Feature #16559
openNet::HTTP#request injects "Connection: close" header if #started? is false, wasting HTTP server resources
Description
Hello,
There appears to be a bug in Net::HTTP#request (and thus #get, #post, etc.) on an instance that isn't explicitly started by the programmer (by invoking #start first, or by executing #request inside a block passed to #start).
Inspecting the source code, it reveals #request will recursively call itself inside a #start block if #started? is false. This is great and as I'd expect.
However in production and in a test setup I'm observing TCP socket connections on the server-side in the "TIME_WAIT" state, indicating the socket was never properly closed.
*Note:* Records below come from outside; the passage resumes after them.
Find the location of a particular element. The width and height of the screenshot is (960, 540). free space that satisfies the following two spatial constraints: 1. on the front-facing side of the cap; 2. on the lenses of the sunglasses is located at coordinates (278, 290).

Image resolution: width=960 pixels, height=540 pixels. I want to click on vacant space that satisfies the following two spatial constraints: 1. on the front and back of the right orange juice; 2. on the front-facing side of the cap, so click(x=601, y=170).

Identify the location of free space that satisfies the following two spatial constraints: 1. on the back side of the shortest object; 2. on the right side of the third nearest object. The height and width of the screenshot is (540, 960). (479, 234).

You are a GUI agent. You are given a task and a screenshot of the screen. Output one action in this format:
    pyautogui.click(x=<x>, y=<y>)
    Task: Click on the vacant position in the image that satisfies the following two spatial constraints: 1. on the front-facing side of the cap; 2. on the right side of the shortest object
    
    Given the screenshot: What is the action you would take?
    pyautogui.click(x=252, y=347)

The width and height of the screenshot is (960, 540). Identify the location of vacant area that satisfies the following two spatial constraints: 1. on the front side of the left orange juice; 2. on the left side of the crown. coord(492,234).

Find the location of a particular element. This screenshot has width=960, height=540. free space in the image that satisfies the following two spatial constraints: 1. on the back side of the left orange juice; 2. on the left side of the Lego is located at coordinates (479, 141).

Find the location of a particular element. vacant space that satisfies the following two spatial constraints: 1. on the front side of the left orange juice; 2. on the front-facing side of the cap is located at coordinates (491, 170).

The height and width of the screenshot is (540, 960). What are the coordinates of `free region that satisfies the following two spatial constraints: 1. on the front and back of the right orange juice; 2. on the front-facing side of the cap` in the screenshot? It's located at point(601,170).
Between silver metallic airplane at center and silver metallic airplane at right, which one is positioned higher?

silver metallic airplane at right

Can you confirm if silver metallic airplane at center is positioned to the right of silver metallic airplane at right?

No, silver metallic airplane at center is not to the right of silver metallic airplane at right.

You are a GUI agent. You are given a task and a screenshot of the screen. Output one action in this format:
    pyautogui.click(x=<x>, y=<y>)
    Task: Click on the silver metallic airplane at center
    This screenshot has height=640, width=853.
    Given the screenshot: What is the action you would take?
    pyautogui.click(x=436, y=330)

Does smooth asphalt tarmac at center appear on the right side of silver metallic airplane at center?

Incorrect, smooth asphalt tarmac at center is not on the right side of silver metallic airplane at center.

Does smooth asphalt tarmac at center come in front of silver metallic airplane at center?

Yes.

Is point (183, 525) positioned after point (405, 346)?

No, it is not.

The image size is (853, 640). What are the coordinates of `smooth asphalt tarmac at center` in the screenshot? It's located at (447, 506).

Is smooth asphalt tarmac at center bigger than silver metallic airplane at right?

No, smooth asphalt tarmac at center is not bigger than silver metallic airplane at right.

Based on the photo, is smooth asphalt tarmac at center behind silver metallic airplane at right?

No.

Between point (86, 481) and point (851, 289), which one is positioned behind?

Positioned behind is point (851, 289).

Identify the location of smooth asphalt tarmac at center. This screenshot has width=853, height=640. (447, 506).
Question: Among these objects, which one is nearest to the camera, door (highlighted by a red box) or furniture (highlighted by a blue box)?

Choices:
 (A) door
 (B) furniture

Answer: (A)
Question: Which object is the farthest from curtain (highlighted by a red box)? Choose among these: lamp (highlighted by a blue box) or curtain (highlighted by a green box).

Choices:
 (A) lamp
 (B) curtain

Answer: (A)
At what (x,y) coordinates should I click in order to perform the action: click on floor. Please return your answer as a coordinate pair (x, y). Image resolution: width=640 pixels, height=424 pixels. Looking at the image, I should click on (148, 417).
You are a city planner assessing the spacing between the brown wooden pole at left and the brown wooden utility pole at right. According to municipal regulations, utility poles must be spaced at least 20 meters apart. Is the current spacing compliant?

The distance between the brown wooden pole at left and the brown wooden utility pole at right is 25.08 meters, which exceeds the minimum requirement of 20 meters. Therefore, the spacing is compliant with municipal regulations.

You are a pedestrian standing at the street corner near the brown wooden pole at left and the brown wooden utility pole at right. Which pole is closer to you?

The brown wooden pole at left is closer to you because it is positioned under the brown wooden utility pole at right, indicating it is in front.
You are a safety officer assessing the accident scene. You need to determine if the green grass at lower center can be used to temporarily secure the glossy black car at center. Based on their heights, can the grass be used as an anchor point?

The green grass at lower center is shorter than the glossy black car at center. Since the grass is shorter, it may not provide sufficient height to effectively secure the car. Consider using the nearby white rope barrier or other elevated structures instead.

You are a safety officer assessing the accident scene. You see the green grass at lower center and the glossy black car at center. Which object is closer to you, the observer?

Conversely, explicitly running #request inside a #start block yields no such behaviour.
Consider the following setup, assuming you have docker:
docker run --rm -it -p 8080:80/tcp --user root ubuntu
apt-get update && apt-get install net-tools watch nginx
service nginx start
watch 'netstat -tunapl'
Running this on your host machine:
net = Net::HTTP.new('localhost', 8080)
50.times { net.get('/') } # is bad
Will spawn 50 TCP connections on the server, and will all have on TIME_WAIT for 60 seconds (different *nix OSes have different times):
Every 2.0s: netstat -tunapl
Active Internet connections (servers and established)
Proto Recv-Q Send-Q Local Address Foreign Address State PID/Program name
tcp 0 0 0.0.0.0:80 0.0.0.0:* LISTEN 791/nginx: master p
tcp 0 0 172.17.0.2:80 172.17.0.1:60772 TIME_WAIT -
tcp 0 0 172.17.0.2:80 172.17.0.1:60732 TIME_WAIT -
tcp 0 0 172.17.0.2:80 172.17.0.1:60812 TIME_WAIT -
tcp 0 0 172.17.0.2:80 172.17.0.1:60778 TIME_WAIT -
...
However running any of these incantations have no such result:
50.times { Net::HTTP.get(URI('http://localhost:8080/')) } # is OK
net = Net::HTTP.new('localhost', 8080)
net.start
50.times { net.get('/') } # is OK
net.finish
net = Net::HTTP.new('localhost', 8080)
50.times { net.start { net.get('/') } } # is OK
These TIME_WAIT connections matter because a server receiving many HTTP requests from clients using Net::HTTP in this fashion (as Faraday does1) the server will begin to oversaturate and timeout past a particular scale.
I've tested and reproduced this in 2.7 and 2.6.
Files
Updated by f3ndot (Justin Bull) almost 5 years ago
- File dont-default-connection-close.patch dont-default-connection-close.patch added
- ruby -v changed from 2.7.0-preview to 2.8.0-dev, 2.7.0, 2.6.5
I have chased this down to an opportunistic setting of 'Connection: close' header if-and-only-if #request is called when #started? is false.
Attached is a patchfile where I remove this header setting, with the rationale laid out in the git commit body. Posted below for convenience. Hopefully you agree :-)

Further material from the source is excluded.